À quelques semaines des élections législatives, le Rassemblement pour la Culture et la Démocratie (RCD) tire encore une fois la sonnette d’alarme.
Ainsi, réuni le 12 mai 2026 à Alger, le Secrétariat national du parti a dénoncé des « obstacles administratifs » qu’il juge discriminatoires, tout en affichant une mobilisation interne pour déposer ses listes dans un maximum de wilayas.
Parrainages, listes électorales : le RCD crie à l’obstruction
En effet, à l’approche des législatives du 2 juillet prochain, la bataille des parrainages se transforme en bras de fer politique pour le RCD. Le Secrétariat national affirme avoir constaté, notamment dans la wilaya d’Alger, des « refus déguisés », des « lenteurs bureaucratiques » et des traitements qu’il qualifie de « discriminatoires » lors du dépôt des dossiers électoraux.
Pour le parti, ces pratiques ne relèvent pas d’un dysfonctionnement isolé : elles traduiraient une « volonté délibérée » de cantonner le RCD à son fief kabyle et de « limiter artificiellement » son implantation nationale. Le communiqué accuse certains responsables administratifs d’agir de manière partisane, en violation du principe d’égalité entre formations politiques.
Une mobilisation militante malgré un contexte jugé hostile
Sur le terrain, le RCD revendique pourtant une dynamique positive. Le parti se félicite de l’implication de ses structures locales dans plusieurs wilayas, présentant cette mobilisation comme le signe d’un ancrage national en progression et d’un attachement persistant d’une partie de l’opinion à un discours démocratique et pluraliste.

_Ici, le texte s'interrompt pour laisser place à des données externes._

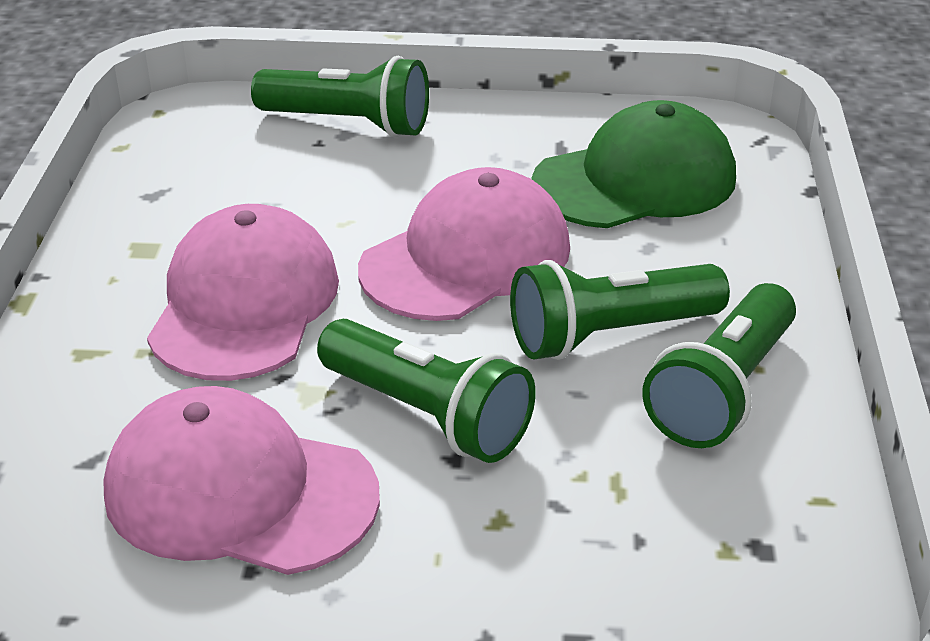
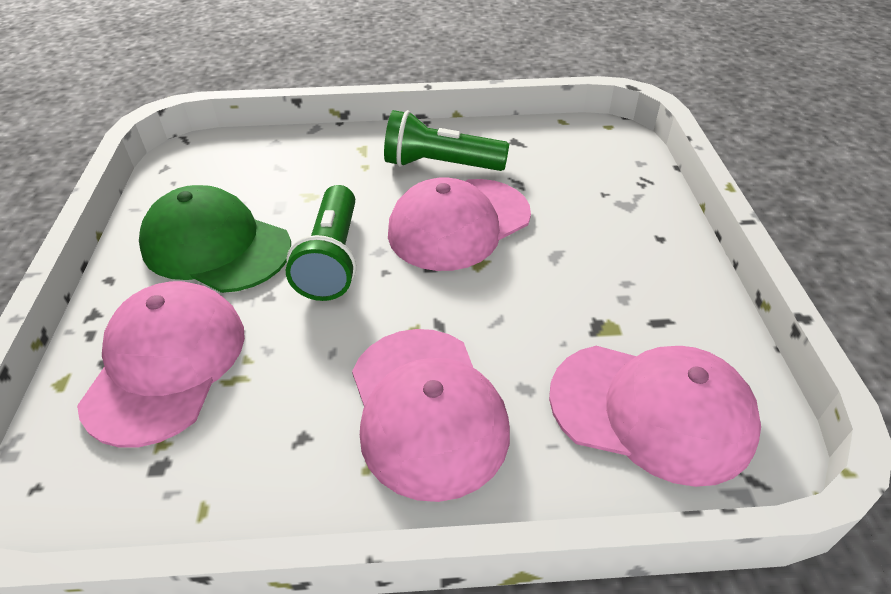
green flashlight: [251,56,429,138] [317,319,536,463] [510,260,730,360] [642,283,796,448] = 4 -> [286,185,356,301] [384,110,509,171] = 2
pink cap: [103,386,380,575] [147,204,339,381] [358,167,570,321] = 3 -> [77,281,245,448] [352,329,510,502] [388,177,531,271] [549,346,761,487] = 4

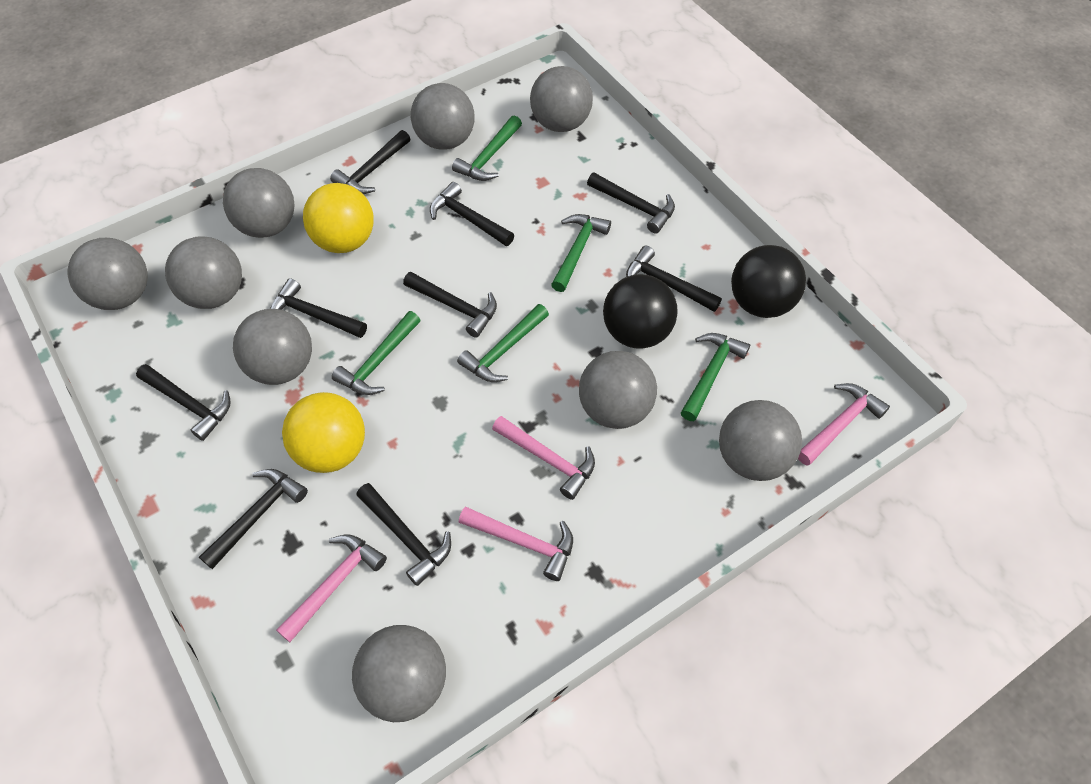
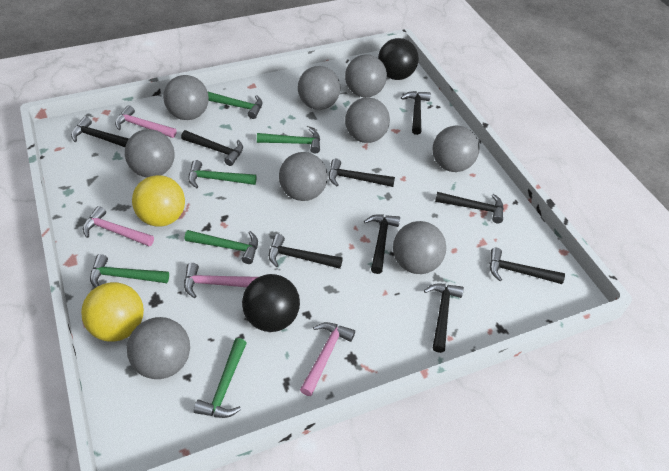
green hammer: [332,311,421,395] [452,115,522,181] [457,304,549,382] [551,214,611,292] [681,333,750,421] = 5 -> [90,254,169,288] [185,230,258,264] [188,160,257,189] [194,338,247,418] [207,91,262,119] [257,128,320,154] = 6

Le Secrétariat national appelle en conséquence les citoyens et sympathisants à se mobiliser massivement pour permettre au parti de valider ses listes dans le plus grand nombre de circonscriptions possible. La bataille des parrainages est explicitement présentée comme un enjeu démocratique majeur, celui du droit des électeurs à disposer d’un réel choix le jour du scrutin.
Pouvoir d’achat et justice sociale : le RCD élargit le débat préélectoral
Au-delà du seul cadre électoral, le Secrétariat national a profité de cette réunion pour pointer la dégradation des conditions de vie comme toile de fond des prochaines législatives. Le parti évoque une hausse continue des prix alimentaires, des tensions d’approvisionnement et une instabilité réglementaire qu’il rend responsable des dérives spéculatives.
Le RCD s’en prend également aux décisions d’importation jugées improvisées et aux restrictions pesant sur le commerce extérieur, accusées d’affaiblir davantage une économie nationale déjà fragilisée.
Sur le plan social, le parti exprime sa solidarité avec les travailleurs, les syndicats autonomes et les jeunes au chômage, dénonçant les pressions exercées contre les espaces de revendication collective. Il plaide pour une politique de développement structurelle, fondée sur la production nationale, la valorisation du travail, l’équité territoriale et la réforme des institutions.
Le pluralisme comme ligne de fracture des législatives 2026
En filigrane, c’est la question du pluralisme politique qui structure l’ensemble du discours du RCD à l’approche des législatives. Le parti affirme que la stabilité durable de l’Algérie ne peut reposer sur le contrôle du champ politique, mais sur l’ouverture démocratique, le respect des libertés publiques et la garantie d’une compétition électorale équitable.
Le Secrétariat national a conclu ses travaux en réaffirmant son engagement à poursuivre l’action politique dans un cadre pacifique, appelant ses militants à maintenir la pression durant toute la période préélectorale.